Monika plays both the E-flat and B-flat Clarinet — her clarinet choir received the top score at the Wisconsin Solo and Ensemble event last year — and is a member of Teens Against Tobacco use, teaching younger kids about the dangers of smoking, chewing and even vaping.

She had seen people struggle with nicotine addiction and wanted to help younger people avoid it.

“Monika always tries to be a positive example for others, especially classmates that have home struggles,” Ciechanowski said.

After high school, Tracey plans to attend the University of Wisconsin-La Crosse and go into the health-care field.

“I was thinking like a pediatrician maybe, but I want to help people and prevent them from, obviously, dying.
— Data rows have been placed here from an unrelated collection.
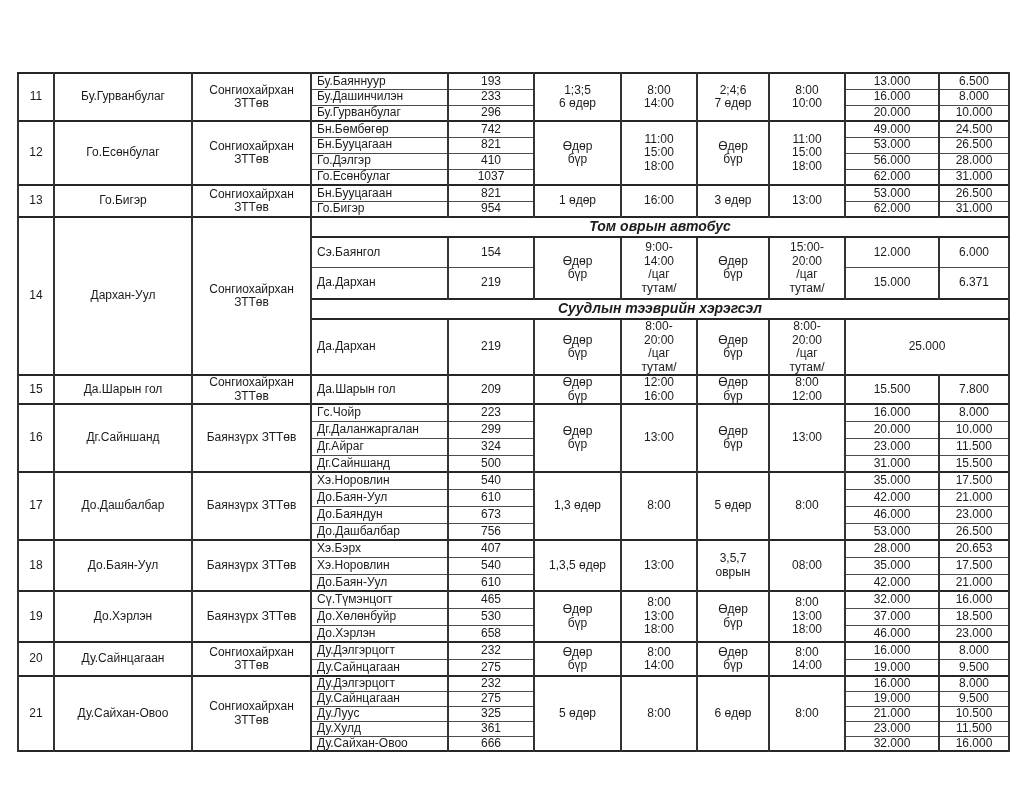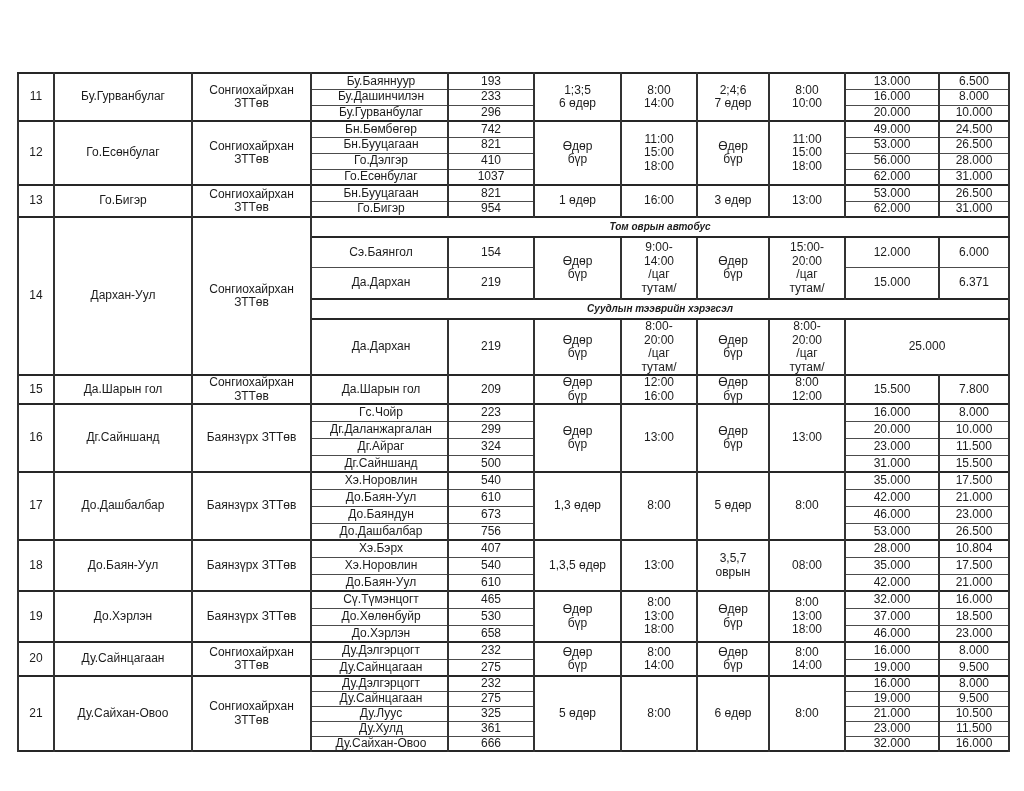--- a/index.html
+++ b/index.html
@@ -2,23 +2,23 @@
 <html><head>
 <meta charset="utf-8">
 <style>
   html,body{margin:0;padding:0}
   body{width:1024px;height:791px;background:#ffffff;position:relative;font-family:"Liberation Sans",sans-serif}
   .page{position:absolute;inset:0;background:#ffffff}
   table.sched{position:absolute;left:17px;top:72px;width:991px;border-collapse:collapse;table-layout:fixed;border:2px solid #262626}
   td{border:1px solid #4c4c4c;border-left:2px solid #333;border-right:2px solid #333;
      font-size:12px;line-height:13.5px;color:#1c1c1c;text-align:center;vertical-align:middle;
      padding:0 2px;white-space:pre-line;overflow:hidden}
-  td.stop{text-align:center;padding-left:5px}
+  td.stop{text-align:left;padding-left:5px}
   tr.gs>td{border-top:2px solid #262626}
-  td.sect{font-weight:bold;font-style:italic;font-size:10px;border-top:2px solid #262626;border-bottom:2px solid #262626}
+  td.sect{font-weight:bold;font-style:italic;font-size:14px;border-top:2px solid #262626;border-bottom:2px solid #262626}
   tr.rh15{height:15px}tr.rh16{height:16px}tr.rh17{height:17px}tr.rh20{height:20px}
   tr.rh26{height:26px}tr.rh30{height:30px}tr.rh32{height:32px}tr.rh55{height:55px}
 </style>
 </head>
 <body>
 
 <div class="page">
 <table class="sched">
 <colgroup>
 <col style="width:36px">
@@ -268,21 +268,21 @@
 <td rowspan="3">До.Баян-Уул</td>
 <td rowspan="3">Баянзүрх ЗТТөв</td>
 <td class="stop">Хэ.Бэрх</td>
 <td>407</td>
 <td rowspan="3">1,3,5 өдөр</td>
 <td rowspan="3">13:00</td>
 <td rowspan="3">3,5,7
 оврын</td>
 <td rowspan="3">08:00</td>
 <td>28.000</td>
-<td>10.804</td>
+<td>20.653</td>
 </tr>
 <tr class="rh17">
 <td class="stop">Хэ.Норовлин</td>
 <td>540</td>
 <td>35.000</td>
 <td>17.500</td>
 </tr>
 <tr class="rh17">
 <td class="stop">До.Баян-Уул</td>
 <td>610</td>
I don’t want anyone to have to go through the pain of that. I want to help save people and treat people,” Tracey said.

For now, Tracey is hoping she can get back to school before the end of the year; although, she doesn’t have much hope she’ll get to play soccer with her team again.

“Not being able to play it this year is crazy. I never thought my junior year would be my last time,” she said.